─── Available records ───
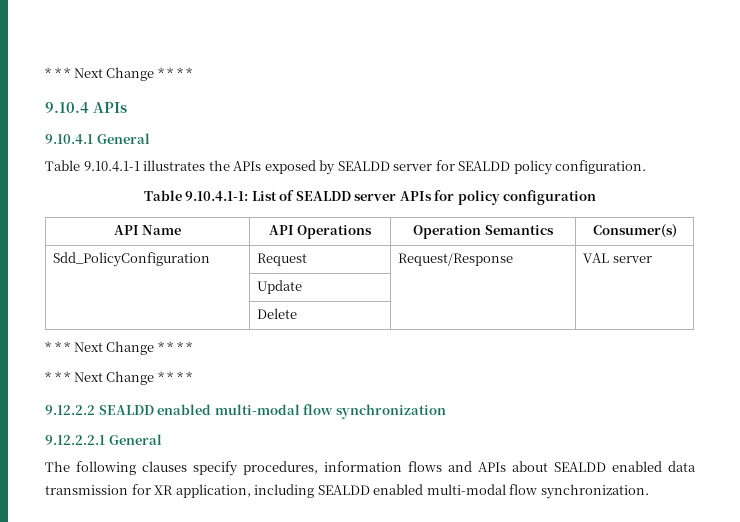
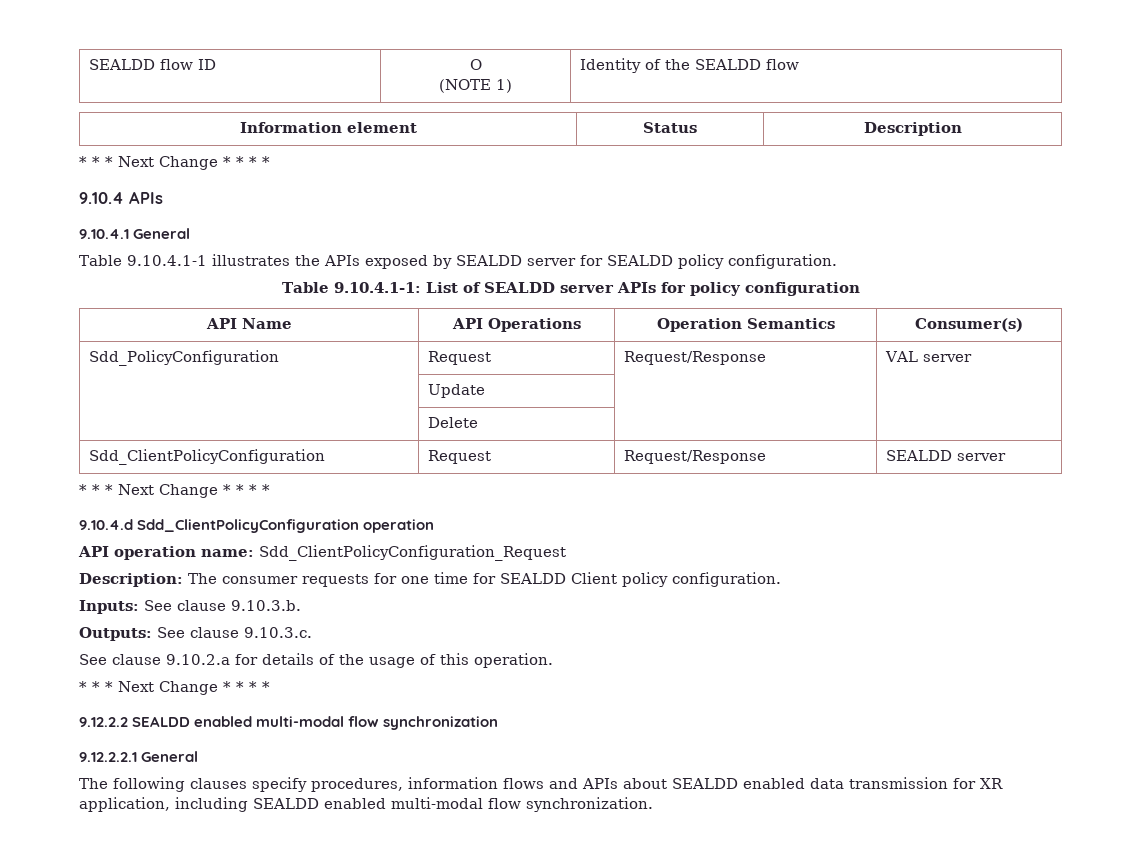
(45, 72) none -> [88,59,216,70] [469,59,482,70] [439,79,512,93] [579,58,799,73] [239,122,417,133] [643,122,697,133] [863,122,962,136] SEALDD flow ID | O // (NOTE 1) | Identity of the SEALDD flow // Information element | Status | Description //
[45,341,193,355] // * * * Next Change * * * * -> [88,449,325,465] [427,450,491,464] [623,450,766,464] [885,450,1006,461] [79,484,270,498] [79,519,435,533] [78,545,566,561] [79,572,781,587] [79,600,301,614] [79,627,312,641] [79,653,553,668] // Sdd_ClientPolicyConfiguration | Request | Request/Response | SEALDD server // * * * Next Change * * * * // 9.10.4.d Sdd_ClientPolicyConfiguration operation // API operation name: Sdd_ClientPolicyConfiguration_Request // Description: The consumer requests for one time for SEALDD Client policy configuration. // Inputs: See clause 9.10.3.b. // Outputs: See clause 9.10.3.c. // See clause 9.10.2.a for details of the usage of this operation.

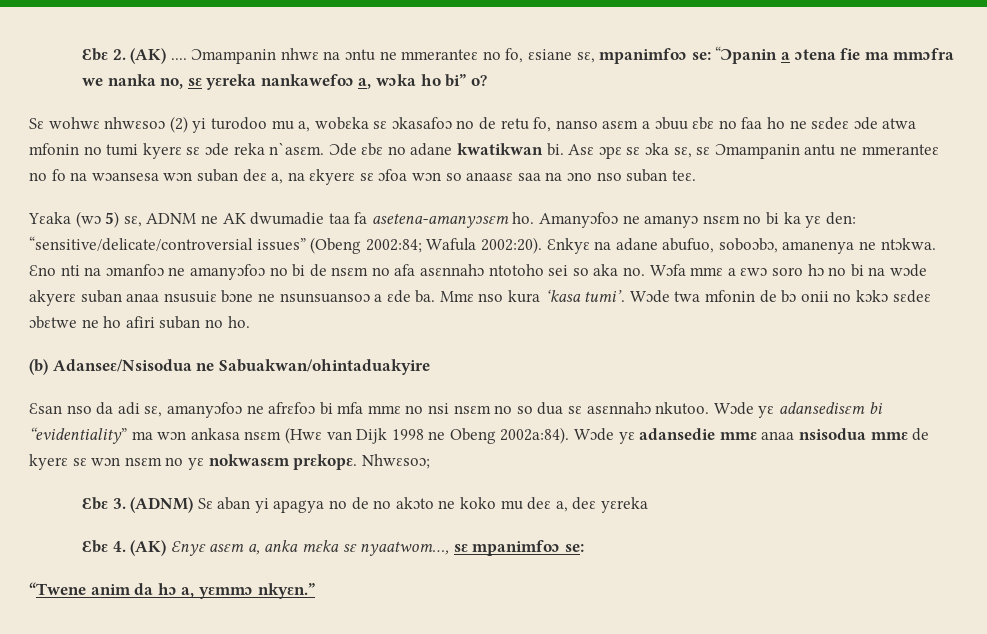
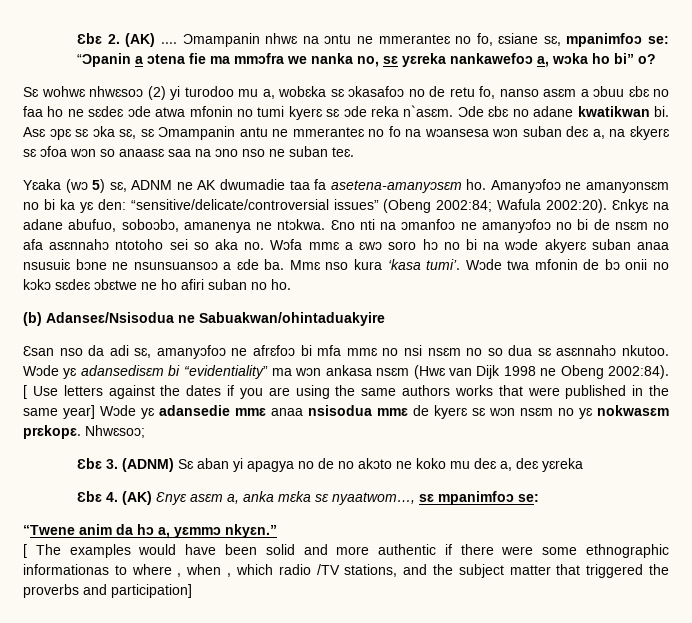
(622, 176) none -> [269,149,285,157] ne
[644,215,740,228] amanyɔ nsɛm -> [585,182,669,193] amanyɔnsɛm
[500,427,570,444] 2002a:84). -> [607,365,669,379] [23,385,670,399] [23,405,95,419] 2002:84). [ Use letters against the dates if you are using the same authors works that were published in the same year]
(315, 591) none -> [23,544,669,558] [23,564,669,578] [23,584,192,598] // [ The examples would have been solid and more authentic if there were some ethnographic informationas to where , when , which radio /TV stations, and the subject matter that triggered the proverbs and participation]

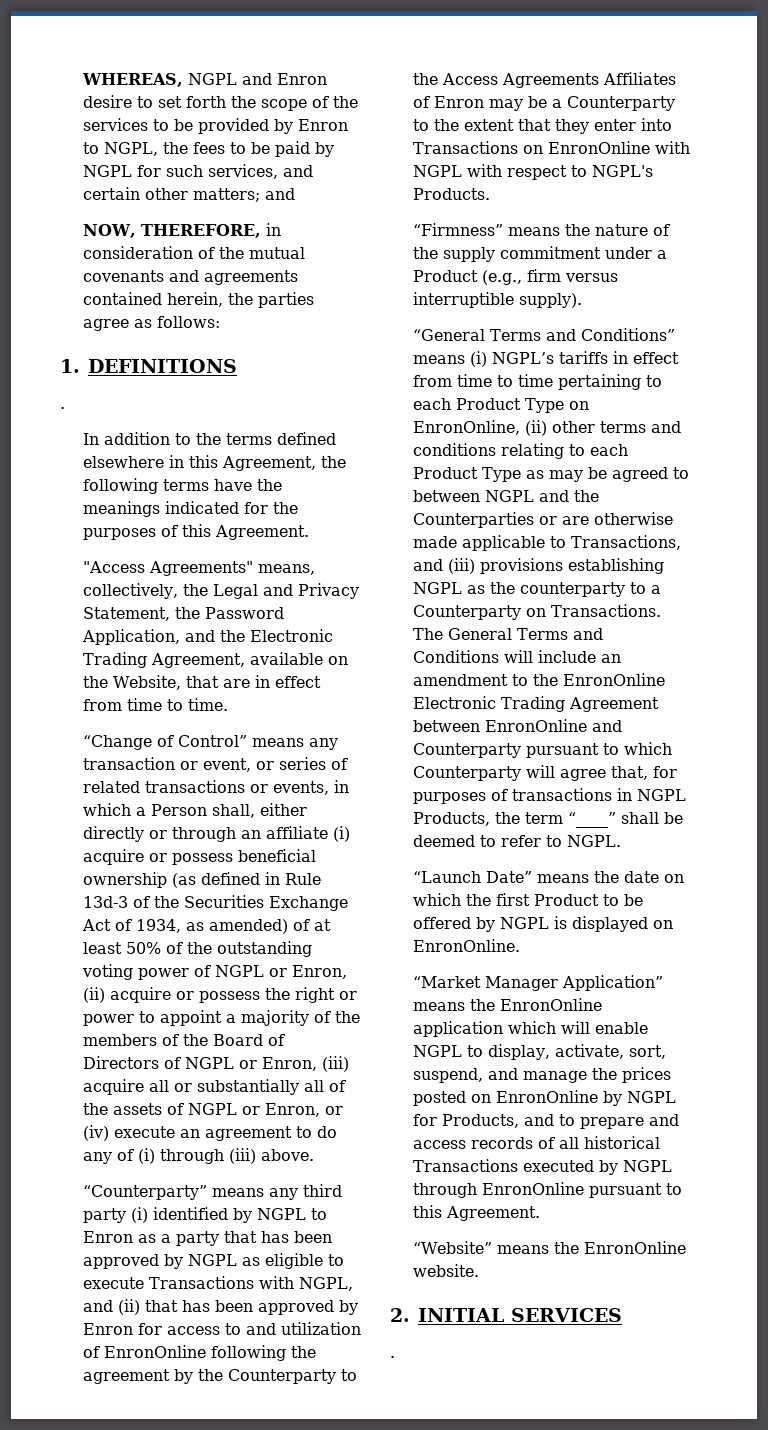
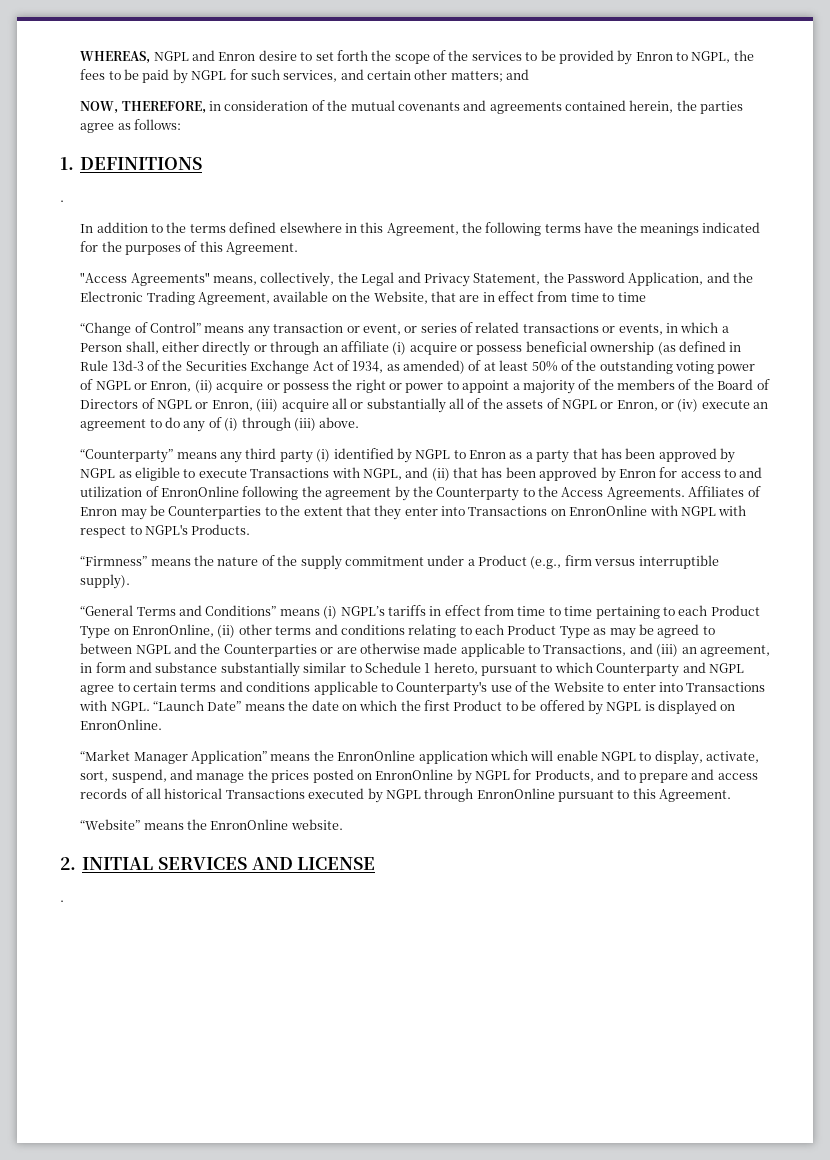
[188,698,229,711] time. -> [617,292,646,302] time
[502,73,600,88] Agreements -> [606,487,685,500] Agreements.
[552,96,676,111] a Counterparty -> [168,506,262,519] Counterparties
[480,558,665,574] [413,582,662,597] [413,604,662,620] [413,628,604,640] [413,650,622,663] [413,673,666,686] [413,696,660,712] [413,719,623,732] [413,742,673,758] [413,765,678,781] [413,788,687,804] [413,812,684,828] [413,835,563,847] provisions establishing NGPL as the counterparty to a Counterparty on Transactions. The General Terms and Conditions will include an amendment to the EnronOnline Electronic Trading Agreement between EnronOnline and Counterparty pursuant to which Counterparty will agree that, for purposes of transactions in NGPL Products, the term “____” shall be deemed to refer to -> [681,645,770,657] [80,662,744,677] [80,681,766,696] [79,700,108,711] an agreement, in form and substance substantially similar to Schedule 1 hereto, pursuant to which Counterparty and NGPL agree to certain terms and conditions applicable to Counterparty's use of the Website to enter into Transactions with
(622, 841) // -> (150, 706) none
(622, 1315) none -> [251,857,376,870] AND LICENSE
───
Description of the task:
Return word for word the lines from the beginning of the entries through the line that contains "[45,341,193,355] // *", both ends included, but no pictures.

Response to this task:
(45, 72) none -> [88,59,216,70] [469,59,482,70] [439,79,512,93] [579,58,799,73] [239,122,417,133] [643,122,697,133] [863,122,962,136] SEALDD flow ID | O // (NOTE 1) | Identity of the SEALDD flow // Information element | Status | Description //
[45,341,193,355] // * * * Next Change * * * * -> [88,449,325,465] [427,450,491,464] [623,450,766,464] [885,450,1006,461] [79,484,270,498] [79,519,435,533] [78,545,566,561] [79,572,781,587] [79,600,301,614] [79,627,312,641] [79,653,553,668] // Sdd_ClientPolicyConfiguration | Request | Request/Response | SEALDD server // * * * Next Change * * * * // 9.10.4.d Sdd_ClientPolicyConfiguration operation // API operation name: Sdd_ClientPolicyConfiguration_Request // Description: The consumer requests for one time for SEALDD Client policy configuration. // Inputs: See clause 9.10.3.b. // Outputs: See clause 9.10.3.c. // See clause 9.10.2.a for details of the usage of this operation.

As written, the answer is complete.